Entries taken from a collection
■ ■ ■ ■

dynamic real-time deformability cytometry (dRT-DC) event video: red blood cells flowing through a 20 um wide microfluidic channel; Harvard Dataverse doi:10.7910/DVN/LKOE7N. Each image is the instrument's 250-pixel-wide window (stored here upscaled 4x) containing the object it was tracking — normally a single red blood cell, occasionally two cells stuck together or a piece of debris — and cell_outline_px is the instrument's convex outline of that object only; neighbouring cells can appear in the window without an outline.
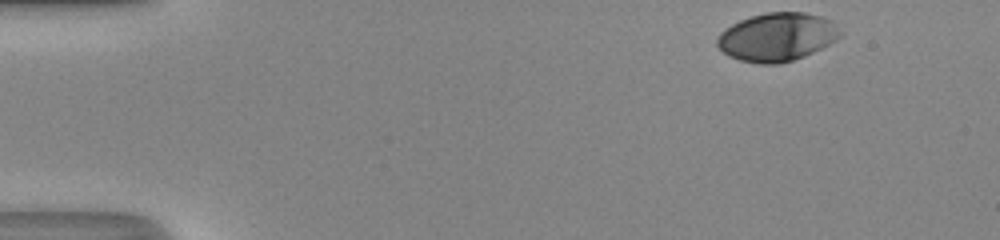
{"species": "human", "species_latin": "Homo sapiens", "temperature_condition": "room temperature", "stored_images_in_passage": 37, "camera_frame_rate_fps": 3000, "um_per_image_px": 0.085, "donor": {"sex": "male"}, "frame": {"image": 1, "passage_image": 1, "time_ms": 0.0, "image_size_px": [1000, 240], "cell_outline_px": [[840, 36], [836, 40], [804, 56], [780, 64], [760, 64], [740, 60], [728, 56], [716, 44], [716, 40], [720, 32], [724, 28], [740, 20], [752, 16], [768, 12], [804, 12], [820, 16], [832, 20], [840, 32]], "centroid_in_image_um": [66.02, 3.14], "position_along_channel_um": 19.0, "area_um2": 34.51}}
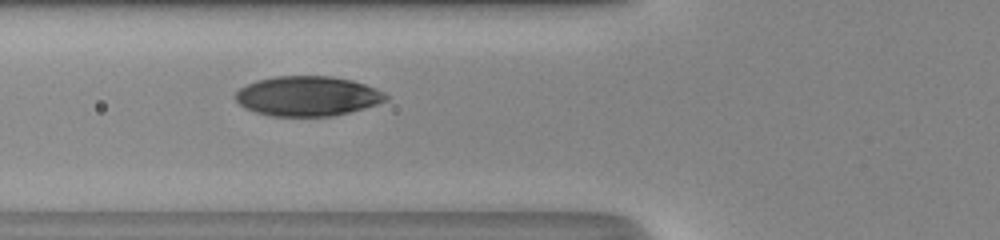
{"frame": {"image": 2, "passage_image": 15, "time_ms": 4.667, "image_size_px": [1000, 240], "cell_outline_px": [[388, 100], [364, 108], [332, 116], [272, 116], [256, 112], [244, 108], [236, 100], [236, 92], [240, 88], [256, 80], [276, 76], [332, 76], [352, 80], [376, 88], [384, 92], [388, 96]], "centroid_in_image_um": [26.15, 8.16], "position_along_channel_um": 99.7, "area_um2": 34.85}}
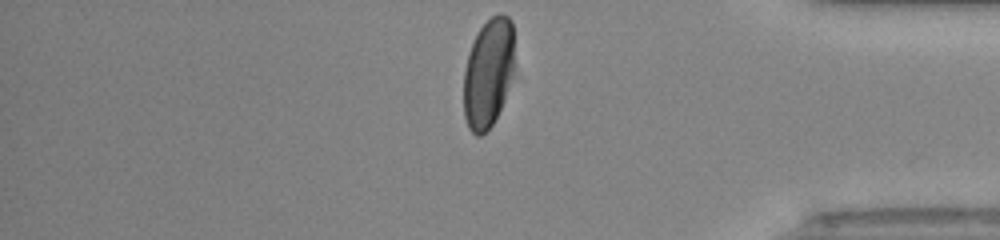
{"frame": {"image": 3, "passage_image": 37, "time_ms": 12.0, "image_size_px": [1000, 240], "cell_outline_px": [[512, 76], [504, 100], [492, 124], [480, 136], [476, 136], [468, 128], [464, 116], [464, 72], [468, 56], [472, 44], [480, 28], [492, 16], [500, 12], [504, 12], [512, 20]], "centroid_in_image_um": [41.48, 6.2], "position_along_channel_um": 393.7, "area_um2": 31.79}, "authors_computed_cell_mechanics": {"area_um2": 35.3736, "velocity_mm_per_s": 4.3229, "shape_relaxation_time_tau1_ms": 2.9308, "shape_relaxation_time_tau2_ms": null, "deformation_change_tau1": 0.1552, "deformation_change_tau2": null}}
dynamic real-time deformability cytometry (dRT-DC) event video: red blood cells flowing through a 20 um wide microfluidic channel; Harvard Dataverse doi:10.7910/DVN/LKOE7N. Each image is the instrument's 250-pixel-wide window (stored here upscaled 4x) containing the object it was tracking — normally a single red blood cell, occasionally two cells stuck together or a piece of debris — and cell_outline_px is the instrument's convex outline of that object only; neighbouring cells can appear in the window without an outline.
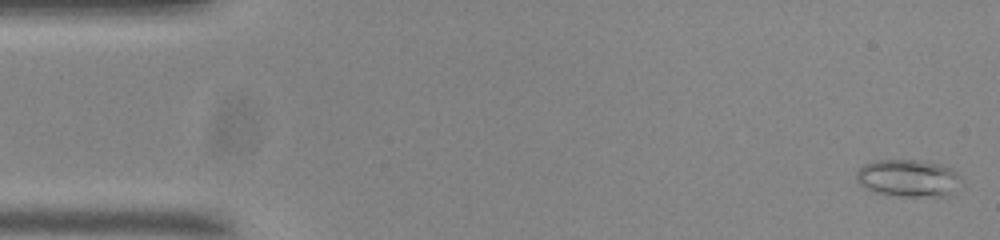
{"species": "common noctule bat (a hibernating species)", "species_latin": "Nyctalus noctula", "temperature_condition": "room temperature", "stored_images_in_passage": 55, "camera_frame_rate_fps": 3000, "um_per_image_px": 0.085, "animal": {"sex": "male", "body_mass_g": 20.0, "forearm_length_mm": 53.3}, "frame": {"image": 1, "passage_image": 2, "time_ms": 0.333, "image_size_px": [1000, 240], "cell_outline_px": [[956, 176], [948, 192], [940, 196], [900, 196], [876, 192], [860, 184], [856, 180], [856, 172], [864, 164], [876, 160], [920, 160], [940, 164], [956, 172]], "centroid_in_image_um": [77.04, 15.11], "position_along_channel_um": 8.0, "area_um2": 21.68}}
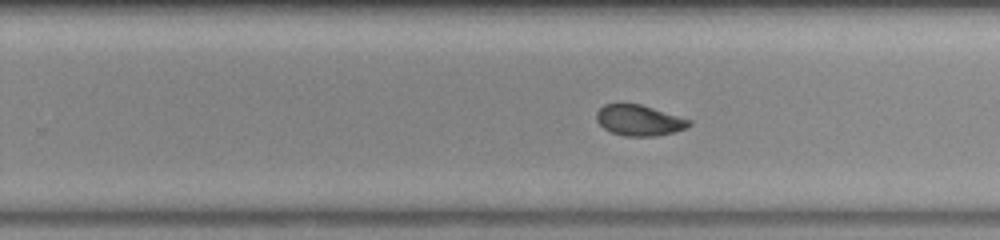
{"frame": {"image": 2, "passage_image": 34, "time_ms": 11.0, "image_size_px": [1000, 240], "cell_outline_px": [[692, 124], [684, 128], [672, 132], [656, 136], [624, 136], [612, 132], [604, 128], [596, 120], [596, 112], [604, 104], [640, 104], [692, 120]], "centroid_in_image_um": [54.31, 10.23], "position_along_channel_um": 275.5, "area_um2": 16.42}}
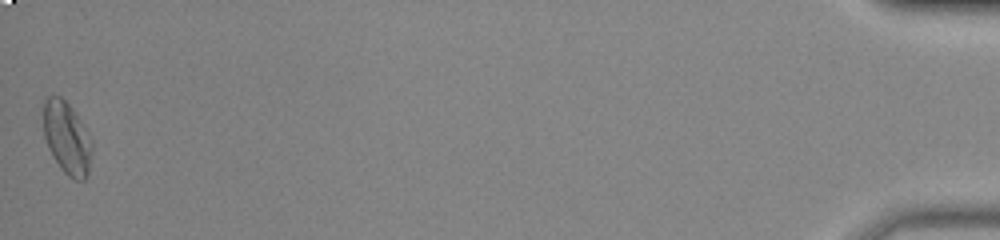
{"frame": {"image": 3, "passage_image": 55, "time_ms": 18.0, "image_size_px": [1000, 240], "cell_outline_px": [[92, 148], [88, 172], [84, 180], [76, 180], [68, 176], [60, 168], [52, 156], [48, 148], [44, 136], [44, 100], [48, 96], [60, 96], [68, 104], [92, 140]], "centroid_in_image_um": [5.67, 11.76], "position_along_channel_um": 429.5, "area_um2": 20.11}, "authors_computed_cell_mechanics": {"area_um2": 17.5712, "velocity_mm_per_s": 3.6954, "shape_relaxation_time_tau1_ms": null, "shape_relaxation_time_tau2_ms": 1.9964, "deformation_change_tau1": null, "deformation_change_tau2": 0.0626}}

■ ■ ■ ■

Make an exact copy of every record, pictures excluded.

dynamic real-time deformability cytometry (dRT-DC) event video: red blood cells flowing through a 20 um wide microfluidic channel; Harvard Dataverse doi:10.7910/DVN/LKOE7N. Each image is the instrument's 250-pixel-wide window (stored here upscaled 4x) containing the object it was tracking — normally a single red blood cell, occasionally two cells stuck together or a piece of debris — and cell_outline_px is the instrument's convex outline of that object only; neighbouring cells can appear in the window without an outline.
{"species": "human", "species_latin": "Homo sapiens", "temperature_condition": "room temperature", "stored_images_in_passage": 37, "camera_frame_rate_fps": 3000, "um_per_image_px": 0.085, "donor": {"sex": "male"}, "frame": {"image": 1, "passage_image": 1, "time_ms": 0.0, "image_size_px": [1000, 240], "cell_outline_px": [[840, 36], [836, 40], [804, 56], [780, 64], [760, 64], [740, 60], [728, 56], [716, 44], [716, 40], [720, 32], [724, 28], [740, 20], [752, 16], [768, 12], [804, 12], [820, 16], [832, 20], [840, 32]], "centroid_in_image_um": [66.02, 3.14], "position_along_channel_um": 19.0, "area_um2": 34.51}}
{"frame": {"image": 2, "passage_image": 15, "time_ms": 4.667, "image_size_px": [1000, 240], "cell_outline_px": [[388, 100], [364, 108], [332, 116], [272, 116], [256, 112], [244, 108], [236, 100], [236, 92], [240, 88], [256, 80], [276, 76], [332, 76], [352, 80], [376, 88], [384, 92], [388, 96]], "centroid_in_image_um": [26.15, 8.16], "position_along_channel_um": 99.7, "area_um2": 34.85}}
{"frame": {"image": 3, "passage_image": 37, "time_ms": 12.0, "image_size_px": [1000, 240], "cell_outline_px": [[512, 76], [504, 100], [492, 124], [480, 136], [476, 136], [468, 128], [464, 116], [464, 72], [468, 56], [472, 44], [480, 28], [492, 16], [500, 12], [504, 12], [512, 20]], "centroid_in_image_um": [41.48, 6.2], "position_along_channel_um": 393.7, "area_um2": 31.79}, "authors_computed_cell_mechanics": {"area_um2": 35.3736, "velocity_mm_per_s": 4.3229, "shape_relaxation_time_tau1_ms": 2.9308, "shape_relaxation_time_tau2_ms": null, "deformation_change_tau1": 0.1552, "deformation_change_tau2": null}}
dynamic real-time deformability cytometry (dRT-DC) event video: red blood cells flowing through a 20 um wide microfluidic channel; Harvard Dataverse doi:10.7910/DVN/LKOE7N. Each image is the instrument's 250-pixel-wide window (stored here upscaled 4x) containing the object it was tracking — normally a single red blood cell, occasionally two cells stuck together or a piece of debris — and cell_outline_px is the instrument's convex outline of that object only; neighbouring cells can appear in the window without an outline.
{"species": "common noctule bat (a hibernating species)", "species_latin": "Nyctalus noctula", "temperature_condition": "room temperature", "stored_images_in_passage": 55, "camera_frame_rate_fps": 3000, "um_per_image_px": 0.085, "animal": {"sex": "male", "body_mass_g": 20.0, "forearm_length_mm": 53.3}, "frame": {"image": 1, "passage_image": 2, "time_ms": 0.333, "image_size_px": [1000, 240], "cell_outline_px": [[956, 176], [948, 192], [940, 196], [900, 196], [876, 192], [860, 184], [856, 180], [856, 172], [864, 164], [876, 160], [920, 160], [940, 164], [956, 172]], "centroid_in_image_um": [77.04, 15.11], "position_along_channel_um": 8.0, "area_um2": 21.68}}
{"frame": {"image": 2, "passage_image": 34, "time_ms": 11.0, "image_size_px": [1000, 240], "cell_outline_px": [[692, 124], [684, 128], [672, 132], [656, 136], [624, 136], [612, 132], [604, 128], [596, 120], [596, 112], [604, 104], [640, 104], [692, 120]], "centroid_in_image_um": [54.31, 10.23], "position_along_channel_um": 275.5, "area_um2": 16.42}}
{"frame": {"image": 3, "passage_image": 55, "time_ms": 18.0, "image_size_px": [1000, 240], "cell_outline_px": [[92, 148], [88, 172], [84, 180], [76, 180], [68, 176], [60, 168], [52, 156], [48, 148], [44, 136], [44, 100], [48, 96], [60, 96], [68, 104], [92, 140]], "centroid_in_image_um": [5.67, 11.76], "position_along_channel_um": 429.5, "area_um2": 20.11}, "authors_computed_cell_mechanics": {"area_um2": 17.5712, "velocity_mm_per_s": 3.6954, "shape_relaxation_time_tau1_ms": null, "shape_relaxation_time_tau2_ms": 1.9964, "deformation_change_tau1": null, "deformation_change_tau2": 0.0626}}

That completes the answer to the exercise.